Re: Difference between array column type and separate table

Lists: pgsql-general
From: Mike Christensen <mike(at)kitchenpc(dot)com>
To: pgsql-general(at)postgresql(dot)org
Subject: Difference between array column type and separate table
Date: 2009-05-02 06:40:53
Message-ID: 7aa638e00905012340u62c9fd17t5b97e5ba808f3ad4@mail.gmail.com
Views: Raw Message | Whole Thread | Download mbox | Resend email
Lists: pgsql-general

Let's say you have a table called Threads, and each thread can have zero or
more "tags" associated with it. A tag is just a byte which maps to some
enum somewhere.
There's two ways I can think of to do this. The first would be to have:

create table Threads (
Id uuid not null,
Posted timestamp not null,
Subject varchar(255) not null,
Replies int4 not null,
PosterId uuid not null,
primary key (Id)
);

and a separate table for each tag on a thread:

create table ThreadTags (
Id uuid not null,
Tag int2 not null,
ThreadId uuid not null,
primary key (Id)
)

I can query for all threads with a certain tag using a join:

select * from Threads T
inner join ThreadTags tag ON tag.ThreadId = T.Id AND tag.Tag = 5;

This should work fine. However, recently I was digging through Postgres
manuals and found that you can store arrays of stuff in a column. Using
this, I could completely get rid of ThreadTags and have a table like this:

create table Threads (
Id uuid not null,
Posted timestamp not null,
Subject varchar(255) not null,
Replies int4 not null,
PosterId uuid not null,
Tags int2[],
primary key (Id)

**Requirement A**
Answer these questions about the mailing-list post:
(i) What does a tag map to?
(ii) What column type does Tag have in the ThreadTags table?
(iii) Where did the writer learn that a column can store arrays?
**Requirement B**
Shorten the paragraph of the mailing-list post that begins "This should work fine." Keep its main facts.
The entries are not needed for either task.

**Supplied entries**
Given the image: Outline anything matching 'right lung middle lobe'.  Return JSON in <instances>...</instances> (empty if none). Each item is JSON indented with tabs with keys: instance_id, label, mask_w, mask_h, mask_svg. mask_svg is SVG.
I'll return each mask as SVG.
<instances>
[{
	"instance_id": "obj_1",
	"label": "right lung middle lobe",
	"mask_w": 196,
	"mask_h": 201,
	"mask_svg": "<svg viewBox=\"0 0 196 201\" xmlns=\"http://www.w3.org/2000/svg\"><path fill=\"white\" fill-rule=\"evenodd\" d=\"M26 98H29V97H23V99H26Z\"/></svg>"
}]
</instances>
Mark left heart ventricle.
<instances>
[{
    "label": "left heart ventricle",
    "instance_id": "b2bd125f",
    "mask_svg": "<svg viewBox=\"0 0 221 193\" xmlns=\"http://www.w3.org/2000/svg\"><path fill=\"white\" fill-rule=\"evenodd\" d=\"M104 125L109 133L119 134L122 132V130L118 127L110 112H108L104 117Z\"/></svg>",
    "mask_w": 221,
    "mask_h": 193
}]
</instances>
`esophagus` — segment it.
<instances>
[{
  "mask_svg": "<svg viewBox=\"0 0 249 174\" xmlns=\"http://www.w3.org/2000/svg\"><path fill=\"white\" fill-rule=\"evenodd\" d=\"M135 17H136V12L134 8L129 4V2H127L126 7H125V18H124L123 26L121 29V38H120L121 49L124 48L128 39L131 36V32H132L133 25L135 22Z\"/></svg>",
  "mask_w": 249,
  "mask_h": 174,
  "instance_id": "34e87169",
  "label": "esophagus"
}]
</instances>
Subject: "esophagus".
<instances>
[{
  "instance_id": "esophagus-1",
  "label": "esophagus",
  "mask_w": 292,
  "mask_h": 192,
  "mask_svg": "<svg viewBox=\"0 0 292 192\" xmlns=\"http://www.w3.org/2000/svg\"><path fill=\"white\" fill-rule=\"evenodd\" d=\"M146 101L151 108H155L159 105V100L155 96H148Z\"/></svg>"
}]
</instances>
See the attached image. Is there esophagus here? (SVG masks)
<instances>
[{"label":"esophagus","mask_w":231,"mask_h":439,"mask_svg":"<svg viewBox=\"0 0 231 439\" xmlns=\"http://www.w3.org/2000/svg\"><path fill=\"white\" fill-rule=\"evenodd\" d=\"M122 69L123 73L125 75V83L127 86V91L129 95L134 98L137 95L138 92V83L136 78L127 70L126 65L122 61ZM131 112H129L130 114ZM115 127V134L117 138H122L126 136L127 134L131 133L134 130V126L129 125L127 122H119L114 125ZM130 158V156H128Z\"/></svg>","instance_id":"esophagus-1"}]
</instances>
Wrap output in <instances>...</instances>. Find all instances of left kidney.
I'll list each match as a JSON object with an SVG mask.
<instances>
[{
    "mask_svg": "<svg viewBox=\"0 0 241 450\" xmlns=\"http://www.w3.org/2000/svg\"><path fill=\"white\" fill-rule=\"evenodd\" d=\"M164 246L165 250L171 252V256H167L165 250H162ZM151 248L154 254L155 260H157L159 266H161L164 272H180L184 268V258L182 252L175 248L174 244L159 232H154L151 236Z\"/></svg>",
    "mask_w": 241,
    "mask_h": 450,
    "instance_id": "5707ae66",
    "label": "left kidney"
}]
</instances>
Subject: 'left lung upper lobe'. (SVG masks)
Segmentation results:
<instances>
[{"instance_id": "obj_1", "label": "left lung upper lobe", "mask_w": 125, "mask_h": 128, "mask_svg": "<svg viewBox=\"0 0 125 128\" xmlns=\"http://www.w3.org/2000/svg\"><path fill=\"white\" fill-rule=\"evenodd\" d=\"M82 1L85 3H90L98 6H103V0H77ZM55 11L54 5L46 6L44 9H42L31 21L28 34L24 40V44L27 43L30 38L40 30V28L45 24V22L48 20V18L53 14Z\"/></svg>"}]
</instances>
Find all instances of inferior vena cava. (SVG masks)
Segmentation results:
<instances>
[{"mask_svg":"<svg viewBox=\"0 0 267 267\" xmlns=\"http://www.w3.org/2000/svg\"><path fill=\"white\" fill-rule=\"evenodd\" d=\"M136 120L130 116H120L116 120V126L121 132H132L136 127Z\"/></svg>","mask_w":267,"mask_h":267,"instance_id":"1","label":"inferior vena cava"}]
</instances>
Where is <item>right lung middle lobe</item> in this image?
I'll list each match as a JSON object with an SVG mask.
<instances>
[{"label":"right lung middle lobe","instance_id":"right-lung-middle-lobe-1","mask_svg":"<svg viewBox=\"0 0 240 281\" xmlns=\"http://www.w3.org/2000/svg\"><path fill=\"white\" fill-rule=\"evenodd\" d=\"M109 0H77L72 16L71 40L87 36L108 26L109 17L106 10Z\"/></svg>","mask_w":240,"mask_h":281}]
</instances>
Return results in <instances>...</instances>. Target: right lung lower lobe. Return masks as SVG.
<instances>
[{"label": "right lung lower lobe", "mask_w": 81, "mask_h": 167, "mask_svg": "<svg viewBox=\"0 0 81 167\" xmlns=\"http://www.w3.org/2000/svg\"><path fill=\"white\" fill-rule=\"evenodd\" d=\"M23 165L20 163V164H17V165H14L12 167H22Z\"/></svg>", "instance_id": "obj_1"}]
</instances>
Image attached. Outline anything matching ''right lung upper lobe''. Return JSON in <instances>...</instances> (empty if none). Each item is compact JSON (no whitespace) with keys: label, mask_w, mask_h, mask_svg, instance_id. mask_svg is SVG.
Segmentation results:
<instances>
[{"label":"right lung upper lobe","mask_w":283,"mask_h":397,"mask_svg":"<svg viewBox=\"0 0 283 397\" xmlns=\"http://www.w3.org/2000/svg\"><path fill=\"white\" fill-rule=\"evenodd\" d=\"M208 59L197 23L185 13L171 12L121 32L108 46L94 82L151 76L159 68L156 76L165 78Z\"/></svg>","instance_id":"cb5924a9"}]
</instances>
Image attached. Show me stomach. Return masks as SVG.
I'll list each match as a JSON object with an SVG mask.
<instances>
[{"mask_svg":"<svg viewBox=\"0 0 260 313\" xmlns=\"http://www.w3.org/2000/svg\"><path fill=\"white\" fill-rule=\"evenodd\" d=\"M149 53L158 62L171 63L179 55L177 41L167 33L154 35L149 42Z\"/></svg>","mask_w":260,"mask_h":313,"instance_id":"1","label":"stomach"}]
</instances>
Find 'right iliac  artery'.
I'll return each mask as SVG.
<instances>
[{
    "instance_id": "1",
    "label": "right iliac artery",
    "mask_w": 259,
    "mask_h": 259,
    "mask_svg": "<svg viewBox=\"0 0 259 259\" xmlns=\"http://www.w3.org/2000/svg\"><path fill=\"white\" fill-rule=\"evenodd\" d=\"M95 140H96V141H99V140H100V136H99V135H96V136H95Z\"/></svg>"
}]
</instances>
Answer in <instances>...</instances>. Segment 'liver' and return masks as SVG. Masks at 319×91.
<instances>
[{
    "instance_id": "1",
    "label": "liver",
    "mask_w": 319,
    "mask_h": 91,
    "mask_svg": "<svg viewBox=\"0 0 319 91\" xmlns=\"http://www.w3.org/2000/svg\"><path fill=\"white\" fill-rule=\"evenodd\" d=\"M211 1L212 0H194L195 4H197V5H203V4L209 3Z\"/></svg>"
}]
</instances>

* * *

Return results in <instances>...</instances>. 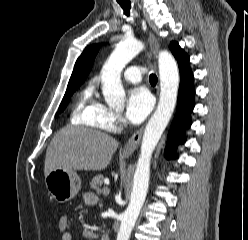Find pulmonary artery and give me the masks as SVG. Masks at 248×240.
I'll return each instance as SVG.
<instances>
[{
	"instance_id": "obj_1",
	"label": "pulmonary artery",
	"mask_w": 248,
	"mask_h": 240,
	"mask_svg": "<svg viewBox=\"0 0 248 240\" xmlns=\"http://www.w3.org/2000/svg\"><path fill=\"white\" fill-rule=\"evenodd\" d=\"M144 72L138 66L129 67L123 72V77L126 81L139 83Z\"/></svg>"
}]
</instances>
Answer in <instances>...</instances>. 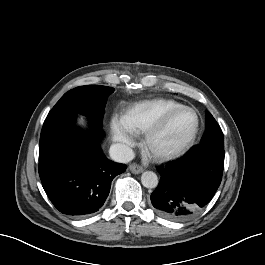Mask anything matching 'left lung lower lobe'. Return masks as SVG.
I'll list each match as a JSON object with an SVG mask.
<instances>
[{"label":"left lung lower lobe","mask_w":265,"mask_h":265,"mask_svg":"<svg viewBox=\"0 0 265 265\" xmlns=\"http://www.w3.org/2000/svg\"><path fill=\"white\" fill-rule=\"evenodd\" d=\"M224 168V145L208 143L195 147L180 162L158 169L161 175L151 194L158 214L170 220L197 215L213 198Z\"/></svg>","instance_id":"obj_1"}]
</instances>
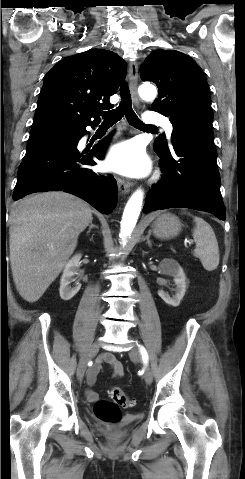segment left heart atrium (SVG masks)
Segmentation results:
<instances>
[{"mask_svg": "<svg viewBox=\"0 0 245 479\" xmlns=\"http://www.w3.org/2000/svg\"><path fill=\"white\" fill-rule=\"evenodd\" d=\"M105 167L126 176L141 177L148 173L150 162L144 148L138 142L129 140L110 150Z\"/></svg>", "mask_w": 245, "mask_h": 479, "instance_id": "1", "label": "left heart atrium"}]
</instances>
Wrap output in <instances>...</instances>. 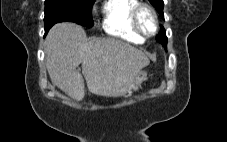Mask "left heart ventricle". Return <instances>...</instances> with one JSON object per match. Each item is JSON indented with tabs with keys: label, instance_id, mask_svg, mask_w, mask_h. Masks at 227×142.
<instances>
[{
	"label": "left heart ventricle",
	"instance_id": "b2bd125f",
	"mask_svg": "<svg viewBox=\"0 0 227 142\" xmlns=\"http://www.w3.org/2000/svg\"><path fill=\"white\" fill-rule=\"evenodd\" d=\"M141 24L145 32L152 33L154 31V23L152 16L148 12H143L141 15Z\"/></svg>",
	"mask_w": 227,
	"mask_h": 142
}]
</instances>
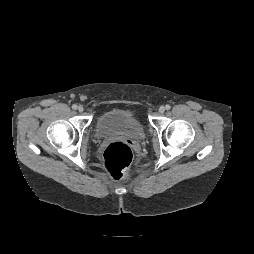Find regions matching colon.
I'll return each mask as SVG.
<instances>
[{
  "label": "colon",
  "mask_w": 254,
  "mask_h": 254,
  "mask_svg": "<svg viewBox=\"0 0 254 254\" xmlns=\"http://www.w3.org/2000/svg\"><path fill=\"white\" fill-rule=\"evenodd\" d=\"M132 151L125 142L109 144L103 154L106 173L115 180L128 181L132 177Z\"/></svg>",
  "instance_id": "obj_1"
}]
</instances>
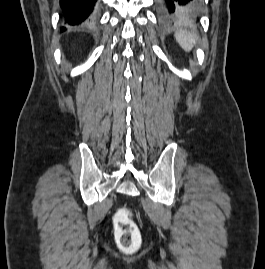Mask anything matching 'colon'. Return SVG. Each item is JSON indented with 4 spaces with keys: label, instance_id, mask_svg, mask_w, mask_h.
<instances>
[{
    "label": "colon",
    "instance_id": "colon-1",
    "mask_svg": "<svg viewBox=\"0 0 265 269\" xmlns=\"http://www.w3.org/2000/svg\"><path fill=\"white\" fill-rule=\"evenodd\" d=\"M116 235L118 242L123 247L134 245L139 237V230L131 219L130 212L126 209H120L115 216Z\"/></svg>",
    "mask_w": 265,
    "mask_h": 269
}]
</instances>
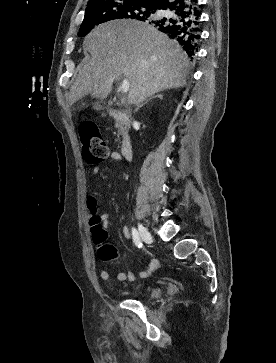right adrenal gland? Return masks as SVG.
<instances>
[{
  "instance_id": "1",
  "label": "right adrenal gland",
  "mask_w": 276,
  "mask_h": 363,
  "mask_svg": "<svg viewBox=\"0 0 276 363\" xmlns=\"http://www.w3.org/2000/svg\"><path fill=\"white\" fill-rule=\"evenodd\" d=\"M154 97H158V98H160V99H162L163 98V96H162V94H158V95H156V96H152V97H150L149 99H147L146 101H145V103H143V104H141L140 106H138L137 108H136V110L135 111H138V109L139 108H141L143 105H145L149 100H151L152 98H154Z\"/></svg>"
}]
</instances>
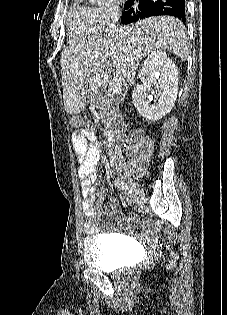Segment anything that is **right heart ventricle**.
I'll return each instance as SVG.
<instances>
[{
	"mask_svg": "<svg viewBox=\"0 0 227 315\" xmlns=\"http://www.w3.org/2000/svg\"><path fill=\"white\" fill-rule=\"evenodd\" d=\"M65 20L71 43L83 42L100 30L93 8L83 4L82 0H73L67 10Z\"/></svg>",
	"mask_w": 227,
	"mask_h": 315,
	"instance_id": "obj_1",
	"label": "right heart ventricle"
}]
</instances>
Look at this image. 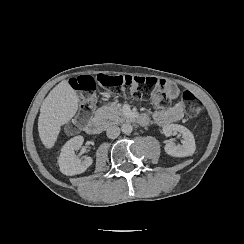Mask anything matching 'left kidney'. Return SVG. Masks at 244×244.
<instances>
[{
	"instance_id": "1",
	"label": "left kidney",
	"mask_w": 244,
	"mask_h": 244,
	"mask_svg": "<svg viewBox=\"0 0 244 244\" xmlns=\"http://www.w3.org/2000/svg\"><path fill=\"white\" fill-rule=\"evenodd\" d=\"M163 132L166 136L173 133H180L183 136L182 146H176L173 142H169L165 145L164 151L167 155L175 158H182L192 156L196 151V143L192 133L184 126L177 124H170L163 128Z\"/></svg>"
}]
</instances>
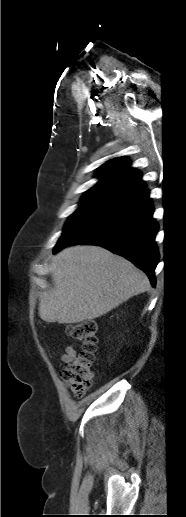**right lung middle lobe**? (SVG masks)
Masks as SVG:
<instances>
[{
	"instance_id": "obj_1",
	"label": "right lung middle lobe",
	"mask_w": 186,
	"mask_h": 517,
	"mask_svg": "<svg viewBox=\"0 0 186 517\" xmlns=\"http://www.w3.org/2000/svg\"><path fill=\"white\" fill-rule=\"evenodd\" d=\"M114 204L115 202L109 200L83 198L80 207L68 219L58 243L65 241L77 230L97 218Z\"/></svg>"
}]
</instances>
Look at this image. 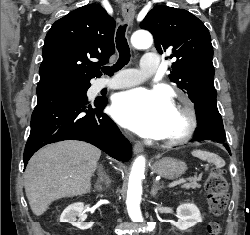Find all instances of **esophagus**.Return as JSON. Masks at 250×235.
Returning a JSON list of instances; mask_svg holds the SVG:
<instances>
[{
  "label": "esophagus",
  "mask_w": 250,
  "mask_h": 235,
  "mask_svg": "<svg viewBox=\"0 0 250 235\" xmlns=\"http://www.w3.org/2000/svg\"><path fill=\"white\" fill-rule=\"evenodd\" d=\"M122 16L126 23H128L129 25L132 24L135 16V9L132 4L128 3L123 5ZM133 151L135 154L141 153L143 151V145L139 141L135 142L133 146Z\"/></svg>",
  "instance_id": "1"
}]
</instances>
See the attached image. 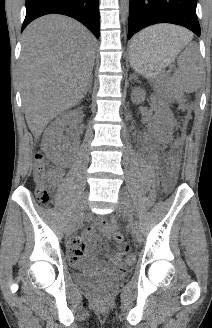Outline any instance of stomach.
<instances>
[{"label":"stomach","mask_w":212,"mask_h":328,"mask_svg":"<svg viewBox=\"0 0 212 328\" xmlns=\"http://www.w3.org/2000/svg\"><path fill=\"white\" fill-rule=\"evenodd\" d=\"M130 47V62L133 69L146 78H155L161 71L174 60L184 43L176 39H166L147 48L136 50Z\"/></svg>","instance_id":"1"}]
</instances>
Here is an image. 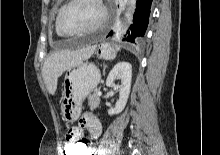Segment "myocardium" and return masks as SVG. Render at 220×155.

--

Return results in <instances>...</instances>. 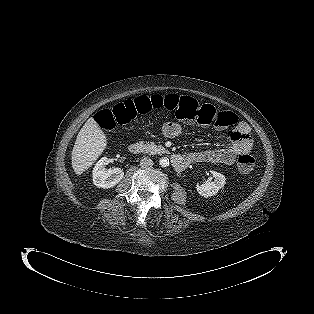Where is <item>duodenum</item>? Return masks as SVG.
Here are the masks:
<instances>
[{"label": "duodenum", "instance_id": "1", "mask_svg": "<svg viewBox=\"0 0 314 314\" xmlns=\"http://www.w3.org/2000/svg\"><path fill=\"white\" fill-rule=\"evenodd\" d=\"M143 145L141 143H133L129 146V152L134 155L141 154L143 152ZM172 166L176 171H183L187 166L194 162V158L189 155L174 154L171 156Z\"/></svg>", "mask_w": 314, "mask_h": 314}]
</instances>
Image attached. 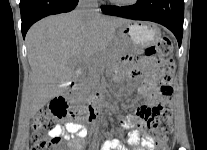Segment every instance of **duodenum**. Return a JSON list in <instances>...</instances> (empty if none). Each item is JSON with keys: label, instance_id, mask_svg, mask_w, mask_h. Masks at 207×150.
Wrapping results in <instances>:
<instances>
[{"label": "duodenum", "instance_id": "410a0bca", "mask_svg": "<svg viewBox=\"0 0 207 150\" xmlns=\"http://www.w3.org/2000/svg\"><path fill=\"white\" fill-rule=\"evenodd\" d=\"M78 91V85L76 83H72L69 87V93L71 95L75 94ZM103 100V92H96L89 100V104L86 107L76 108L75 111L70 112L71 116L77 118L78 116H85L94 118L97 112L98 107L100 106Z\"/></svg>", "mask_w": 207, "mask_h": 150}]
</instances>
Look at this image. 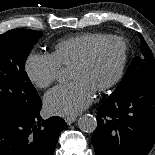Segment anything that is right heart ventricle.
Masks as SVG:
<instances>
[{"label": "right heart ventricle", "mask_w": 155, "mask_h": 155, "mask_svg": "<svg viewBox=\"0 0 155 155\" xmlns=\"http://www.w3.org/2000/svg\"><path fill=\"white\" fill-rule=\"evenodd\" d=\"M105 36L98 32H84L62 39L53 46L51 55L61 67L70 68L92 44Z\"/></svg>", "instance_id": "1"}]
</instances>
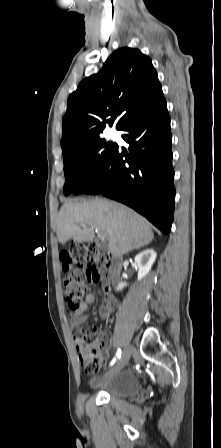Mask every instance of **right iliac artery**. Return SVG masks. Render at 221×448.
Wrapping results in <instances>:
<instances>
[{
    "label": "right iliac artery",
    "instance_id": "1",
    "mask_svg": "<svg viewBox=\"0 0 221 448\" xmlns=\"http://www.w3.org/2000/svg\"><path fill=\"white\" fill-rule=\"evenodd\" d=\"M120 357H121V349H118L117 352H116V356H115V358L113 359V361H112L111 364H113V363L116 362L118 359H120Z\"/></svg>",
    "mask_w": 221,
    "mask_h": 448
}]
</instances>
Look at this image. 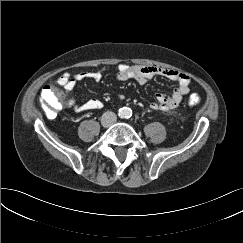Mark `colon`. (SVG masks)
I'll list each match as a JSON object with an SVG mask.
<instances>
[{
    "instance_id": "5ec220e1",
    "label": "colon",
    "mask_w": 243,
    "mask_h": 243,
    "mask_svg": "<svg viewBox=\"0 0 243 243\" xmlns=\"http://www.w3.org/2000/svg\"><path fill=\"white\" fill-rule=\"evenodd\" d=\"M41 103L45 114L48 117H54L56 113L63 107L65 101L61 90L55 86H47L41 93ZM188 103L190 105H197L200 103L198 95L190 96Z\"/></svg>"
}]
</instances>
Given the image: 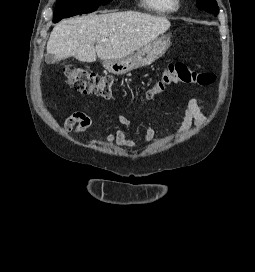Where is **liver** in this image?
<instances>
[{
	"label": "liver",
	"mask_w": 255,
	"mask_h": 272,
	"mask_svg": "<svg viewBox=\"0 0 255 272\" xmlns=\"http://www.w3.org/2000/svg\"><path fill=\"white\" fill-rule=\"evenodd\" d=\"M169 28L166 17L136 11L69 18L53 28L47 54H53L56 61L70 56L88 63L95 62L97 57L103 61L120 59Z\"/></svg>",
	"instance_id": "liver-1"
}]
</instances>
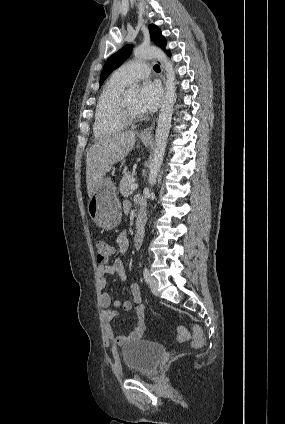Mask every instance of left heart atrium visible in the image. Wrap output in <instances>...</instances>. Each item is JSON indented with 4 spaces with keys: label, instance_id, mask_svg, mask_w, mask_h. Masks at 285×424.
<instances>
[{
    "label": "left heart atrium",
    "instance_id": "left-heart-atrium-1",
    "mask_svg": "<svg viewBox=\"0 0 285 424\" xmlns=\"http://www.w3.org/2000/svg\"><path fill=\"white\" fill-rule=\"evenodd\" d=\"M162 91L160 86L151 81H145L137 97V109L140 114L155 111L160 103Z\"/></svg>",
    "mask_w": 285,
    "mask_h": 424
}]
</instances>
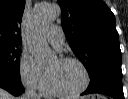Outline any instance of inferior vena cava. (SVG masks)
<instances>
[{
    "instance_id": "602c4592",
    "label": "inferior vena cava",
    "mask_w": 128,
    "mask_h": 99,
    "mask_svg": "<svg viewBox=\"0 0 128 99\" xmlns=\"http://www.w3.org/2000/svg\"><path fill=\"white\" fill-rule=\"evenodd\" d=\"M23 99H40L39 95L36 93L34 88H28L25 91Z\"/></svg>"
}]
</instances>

**Exercise output A**
(i) A tag maps to some enum somewhere.
(ii) Tag has the type int2.
(iii) The writer learned this from the Postgres manuals.

**Exercise output B**
The join should work. However, the writer recently found in the Postgres manuals that a column can store arrays. This would let the ThreadTags table be dropped entirely in favor of a table like the following: